• **Problem description**: Pull out each line of the material below that contains the word "What", and list those lines in order.

Saved data entries:
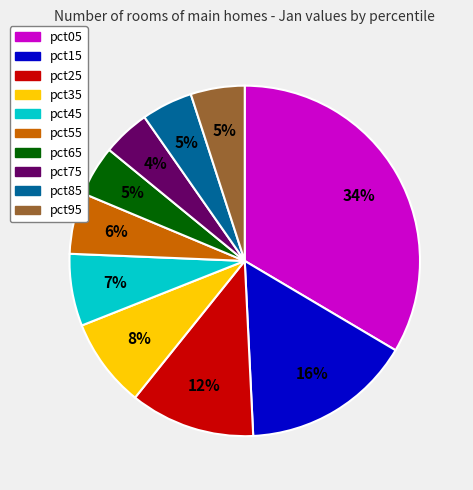

Do pct15 and pct55 together represent more than half of the pie?

No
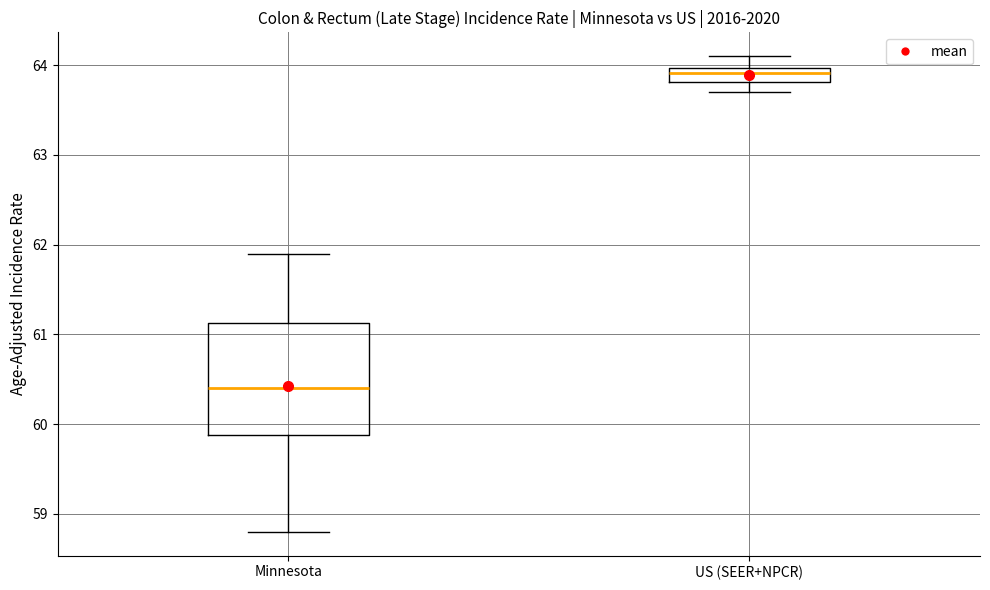

Comparing the boxes themselves (not the whiskers), which one is the tallest?

Minnesota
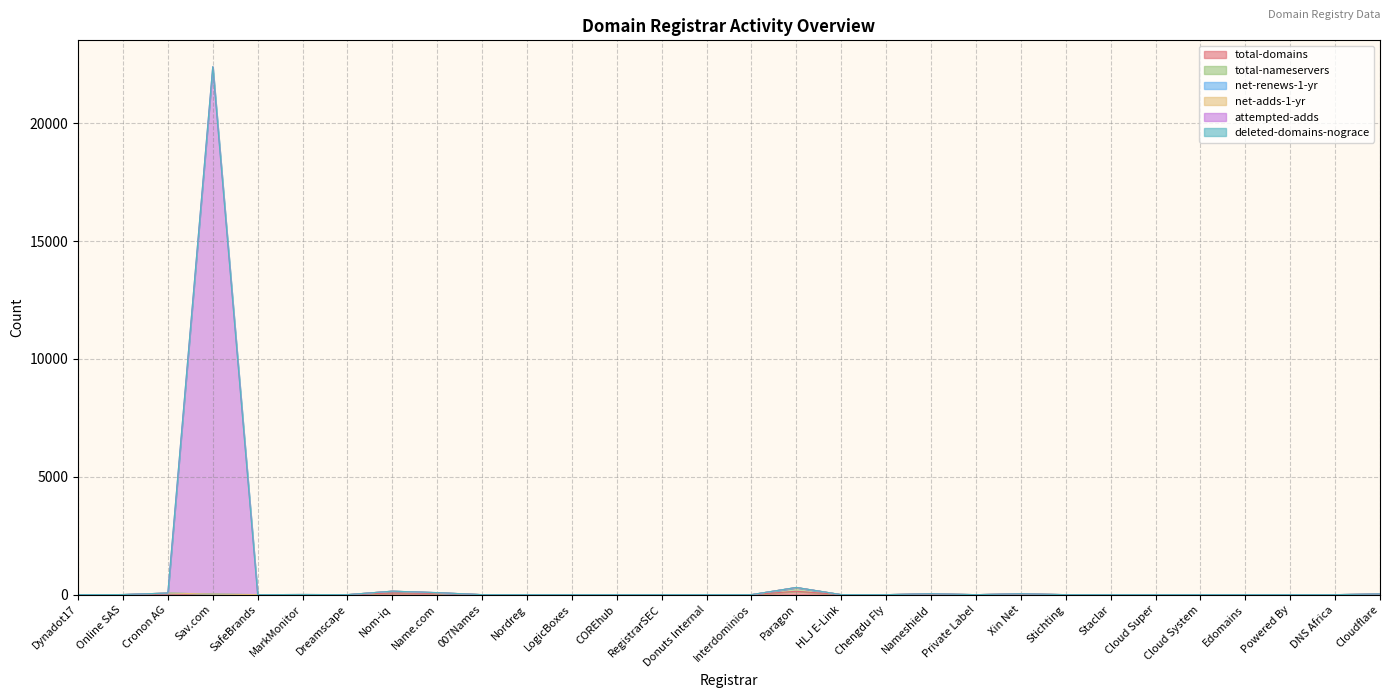

What is the difference between the highest and lowest values at Cloudflare?

20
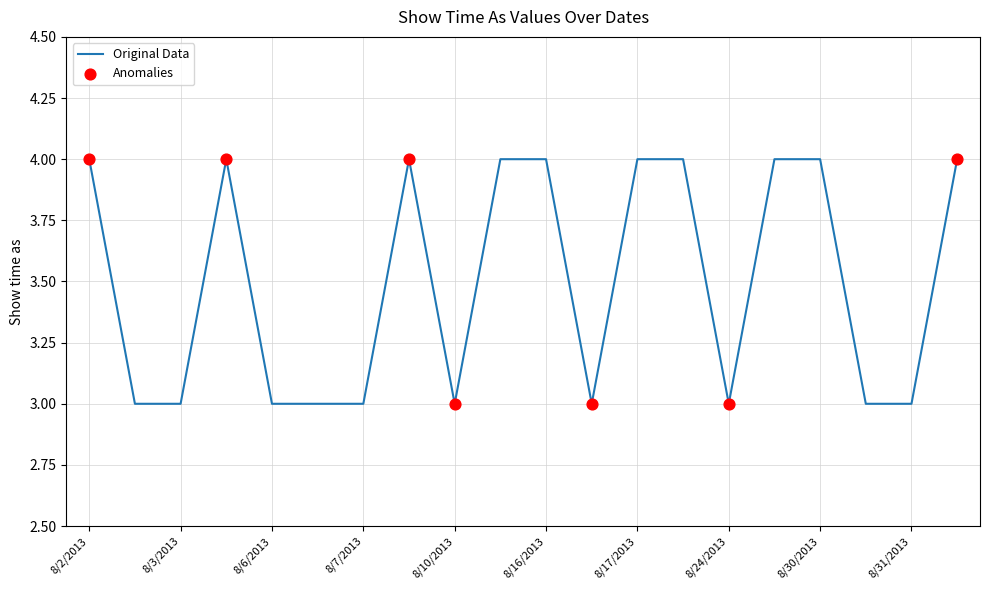

What is the minimum value shown in the chart?

3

• **Solution to the exercise**:
What is the difference between the highest and lowest values at Cloudflare?
What is the minimum value shown in the chart?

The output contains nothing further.